Of course, her income was nothing like that during her life. But it was quite enough to ensure that everyone kept her painting in sickness and in health, come rain or shine (at 42o C). Could she really have been pushed into the boot of a car on top of her own canvases to get them to the market quicker? How much of this industrial level of output was co-produced by peers such as her adopted nieces Lily Sandover and Barbara Weir? Could her last days have seen her propped up to paint vertically (she normally sat beside a canvas on the ground and turned it round to cover it), and given a broad priming brush to make the task of whacking paint on to her last 24 canvases a little easier? And was her death really greeted by a panic-stricken flight of dealers to Utopia – not to pay tribute to her genius, but to bicker over ways of maintaining the gravy-train?
But I’ve seen a few of those last cruel canvases, and one can almost forgive Emily’s exploiters.
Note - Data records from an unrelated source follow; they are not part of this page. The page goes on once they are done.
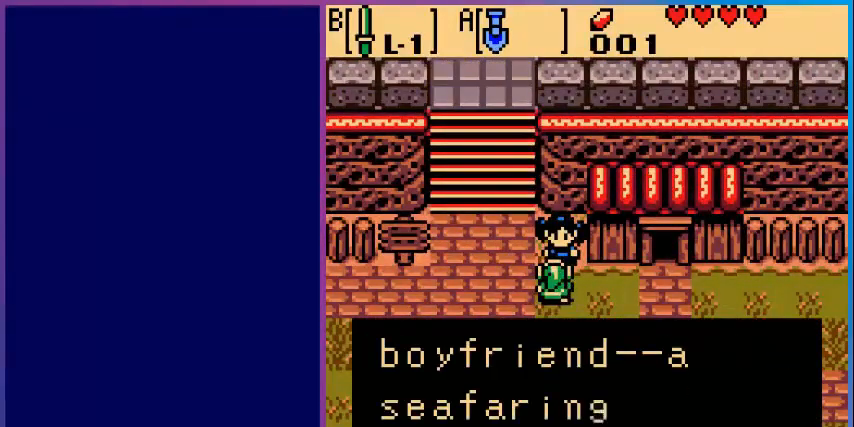
{"buttons": [], "events": [[200, "A", "up"]]}
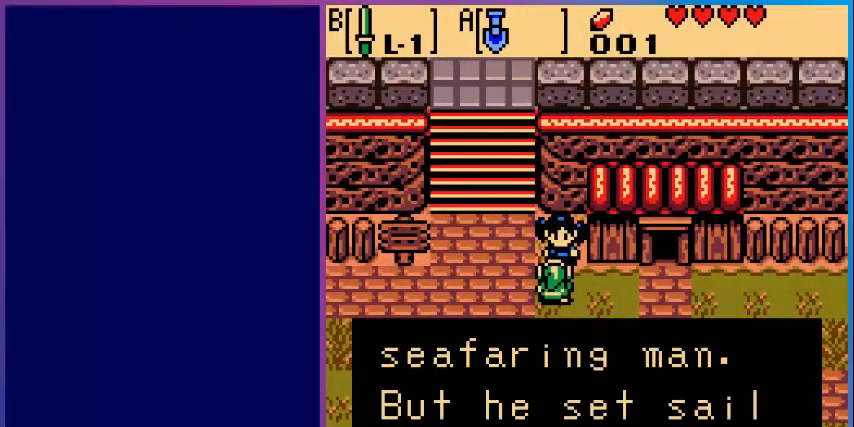
{"buttons": [], "events": [[280, "A", "down"], [440, "A", "up"]]}
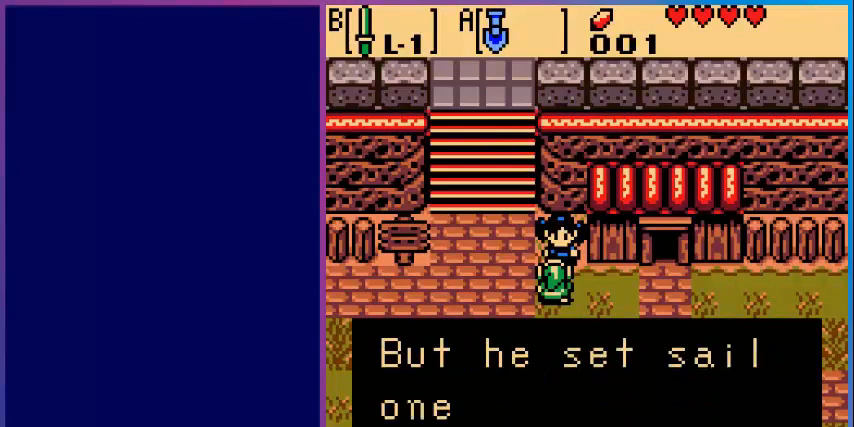
{"buttons": [], "events": [[200, "A", "down"], [400, "A", "up"]]}
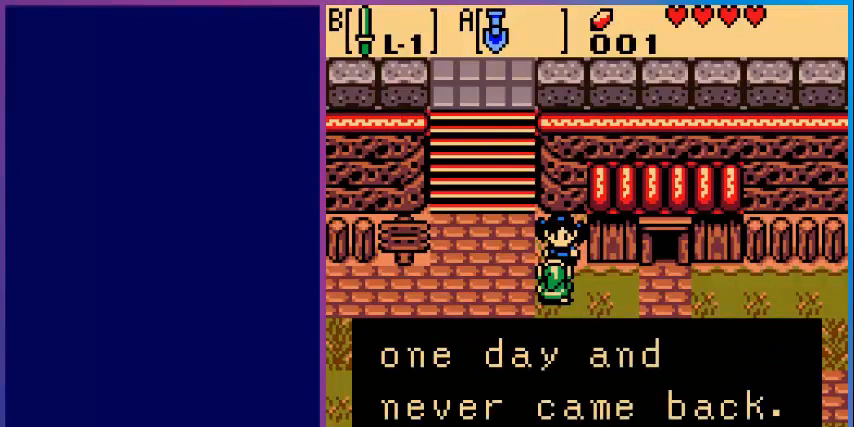
{"buttons": ["DPAD_RIGHT"], "events": [[320, "A", "down"], [480, "A", "up"], [480, "DPAD_RIGHT", "down"]]}
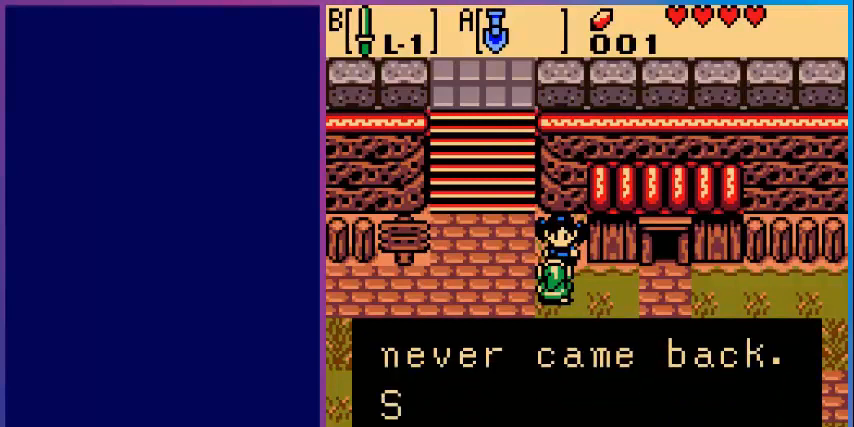
{"buttons": ["DPAD_RIGHT"], "events": [[400, "A", "down"], [480, "A", "up"]]}
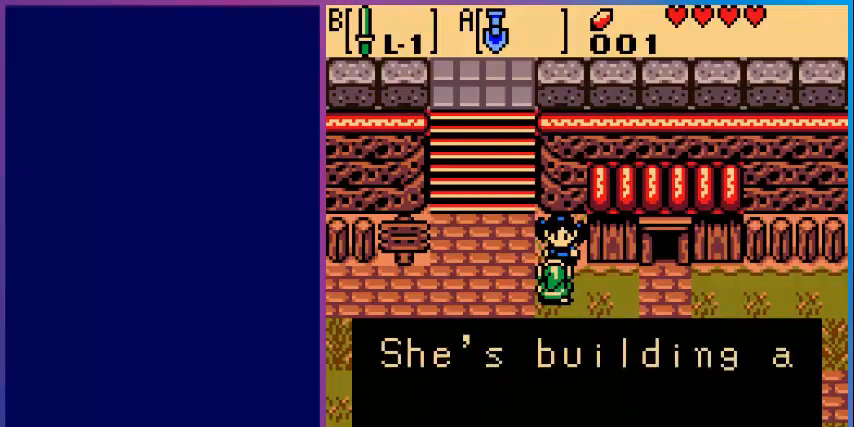
{"buttons": ["A"], "events": [[80, "DPAD_RIGHT", "up"], [480, "A", "down"]]}
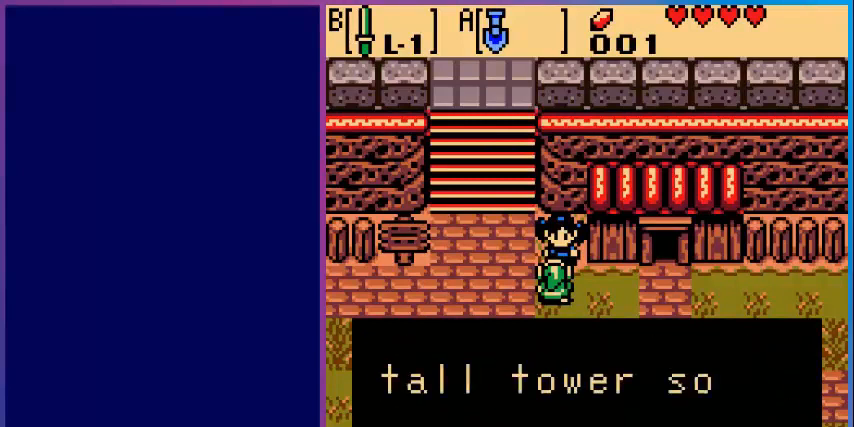
{"buttons": [], "events": [[120, "A", "up"], [240, "A", "down"], [400, "A", "up"]]}
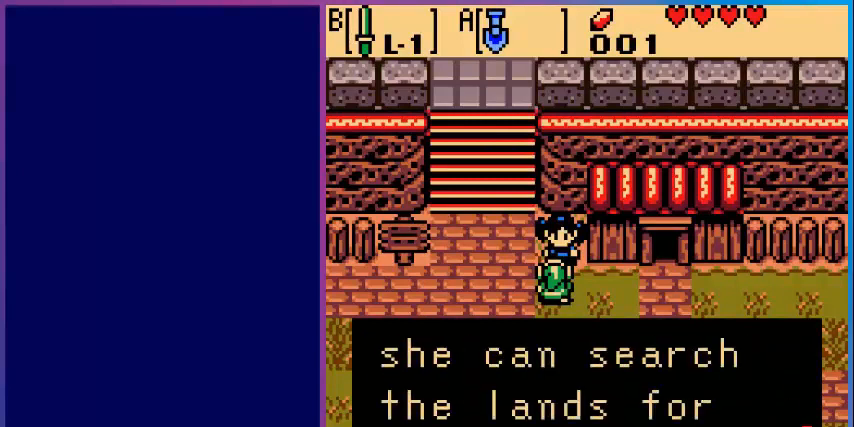
{"buttons": ["A"], "events": [[320, "A", "down"]]}
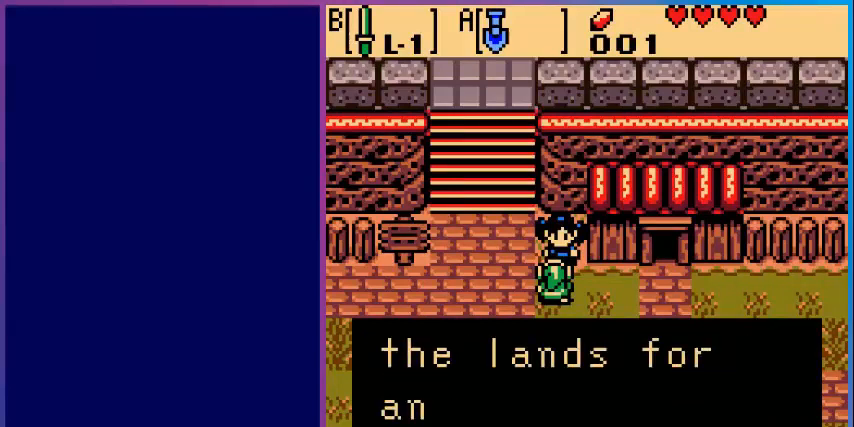
{"buttons": [], "events": [[40, "A", "up"], [240, "A", "down"], [400, "A", "up"]]}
They are (in Clement Greenberg’s predictive eye) Expressionist sensations – emphasising her extraordinary sense of colour. That’s pretty was her only standard of judgment before hobbling arthritically away from a finished work. Some are less pretty in our eyes than others. But the huge number of hits and the artist’s ability to find new ways to tell the stories of her /Alhalkere/ land must derive from an incredible capacity for visualising the finished work.
The fair illusion of the world of dream in which everyone is a finished artist, is the pre-condition of all visual art, noted Nietzsche way back in 1872. And who could possibly be a more finished artist than one whose whole spiritual life was a Dreaming. For only there, Nietzsche continued, the artist might experience, with ready understanding, the entire divine comedy of life, along with its inferno. Or as Emily kept saying, Whole lot!